夜は予約していた中華料理「虎景軒(フージン)」へ。ジャヌ東京のレセプションと同じく3階にあるレストランは、東京タワーを間近に眺めながらのお祝いやビジネスディナーにもぴったりな雰囲気。実際、宿泊客より圧倒的にビジターが多いと感じた。
ロビーから見える東京タワーは格別。
部屋に戻るとターンダウンがされている。ターンダウンは食事の時間に合わせてお願いしておいた。そのタイミングでリクエストしておいたスキンケアキットは、オサジでした。
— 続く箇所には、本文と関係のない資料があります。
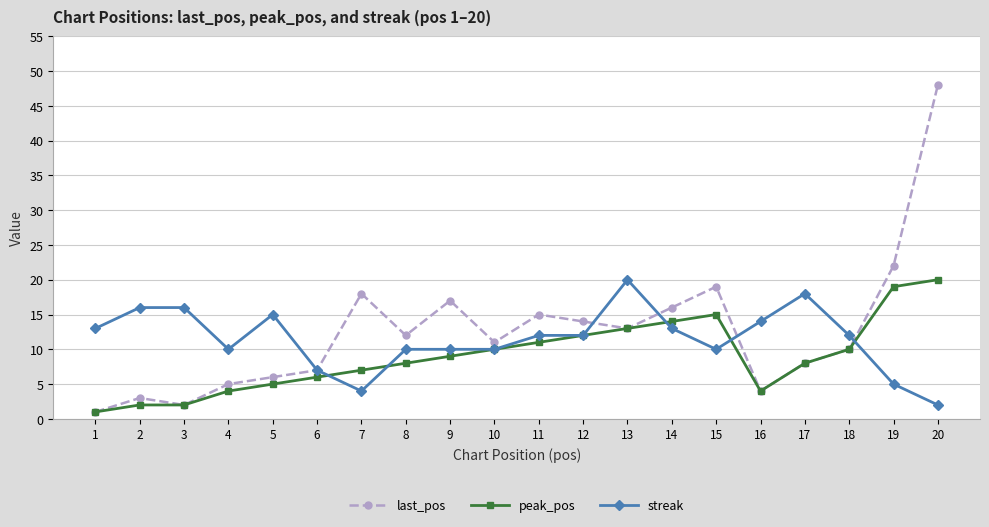

At which category does the chart reach its minimum across all series?

1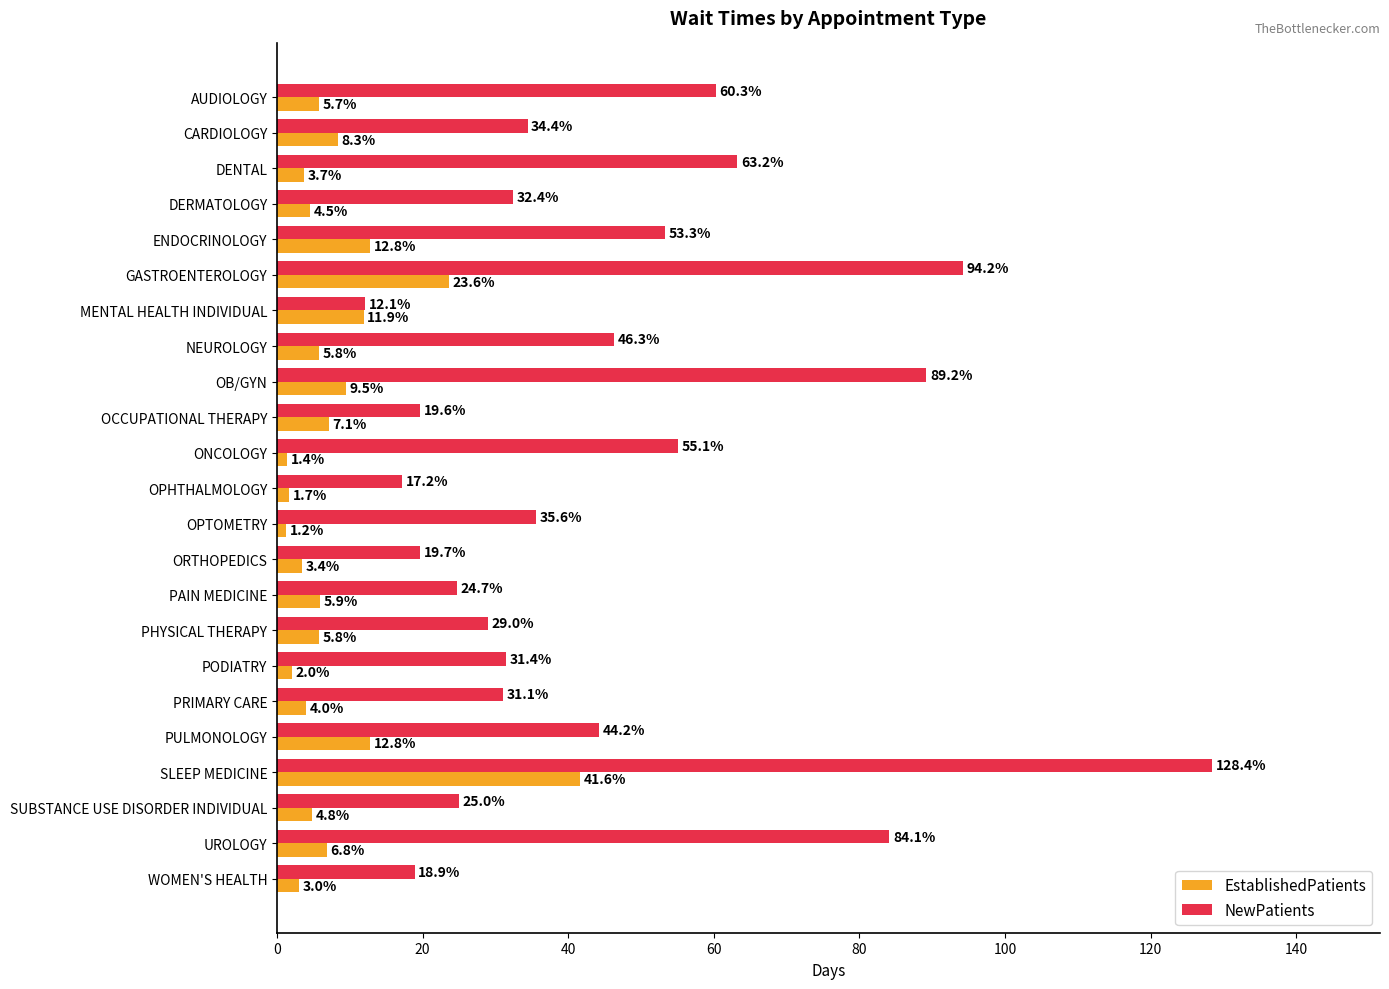

At how many categories does at least one series exceed 105?

1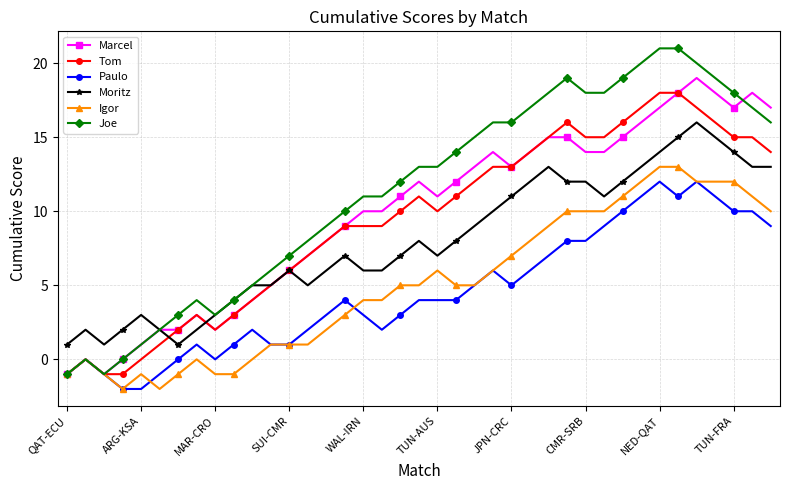

What is the average value of the Igor series?

5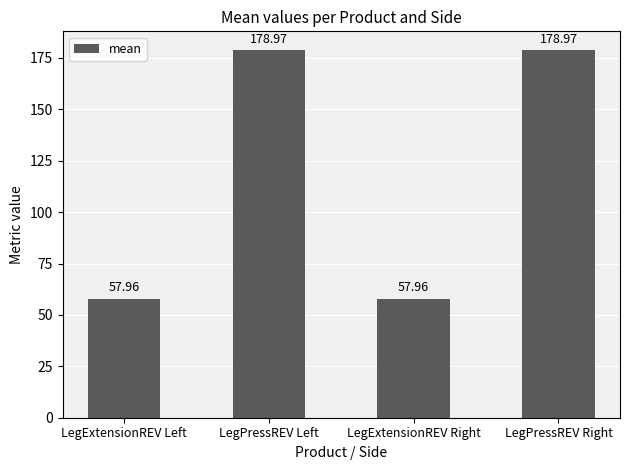

Between LegExtensionREV Right and LegPressREV Left, which is larger?

LegPressREV Left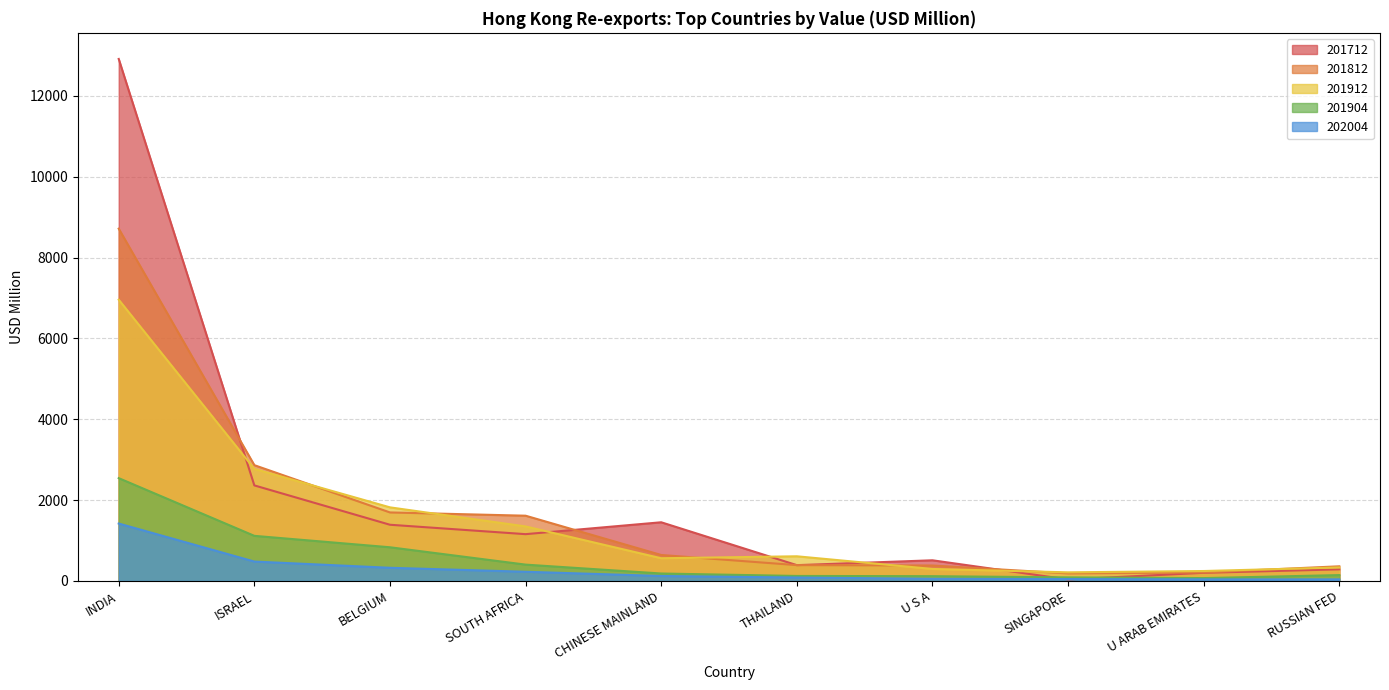

Rank the series by their maximum value, from lowest to highest.

202004, 201904, 201912, 201812, 201712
OSAJI。
パジャマはリネン。肌触りがよく、今の季節にピッタリだった。ターンダウンギフトにお箸。
ジャヌパティスリーのスペシャリテ、タルニーという名前のケーキ。バラを模したケーキの中はベリー中心で酸味がしっかりとしていて、夜にあっさり食べられた。外側のチョコレートコーティングの食感がパリパリして美味しかった。
おやすみなさい。
朝食会場はジャヌグリル。ビジター利用が出来るのかは不明だが、食事をしているのはほぼゲストに見受けられた。10組以上のゲストが居た気がするが、おそらく日本人は我々だけだった。テーブルについてくれたスタッフは日本人だったが、その方を除くと、スタッフもほぼ外国籍(な見た目)。タイミングによっては日本語が通じないと思われる。アジア系のスタッフはみんなニコニコしていて愛らしい。
そんな外国に来た気分で頼んだのは和食。アマン東京にしろ、アマネムにしろ、京都にしろ、アマンは和食が美味しい(と思っている)。正確にはアマンではなく、アマン系列だが、期待を裏切らないものだった。
フードプレゼンテーションの美しさはアマンのエッセンスを感じるし、味もとても美味しく感じた。もちろん洋食も素晴らしいのだろう。
朝食後はお腹を馴らし、ゆっくりとチェックアウト。部屋の玄関口にあったクラフトが、とても素敵だった。
チェックイン時とは打って変わって静かな空間でチェックアウト、職場へ向かった。
開業して3か月足らずJANU東京。ラグジュアリーホテルであることは間違いないが、アマン東京と比べると多少さっぱりとして軽い印象を持った。それが良いか悪いかは好みだと思う。中華料理のフージンはとてもエネルギッシュで美味しい体験だったし、部屋の作りも使いやすい。ウェルネスセンターは都内トップレベルでまた体験したい。全てが満点ではないかもしれないが、とても面白い滞在となった。
個人的なオススメはシティビューorスイートの部屋(出来れば東京タワービュー)を予約すること。スイートと言うととんでもない金額な気がしてしまうが、アマン東京よりもリーズナブルに泊まれると思うと、選択肢に入ってくる方も多いのではないだろうか。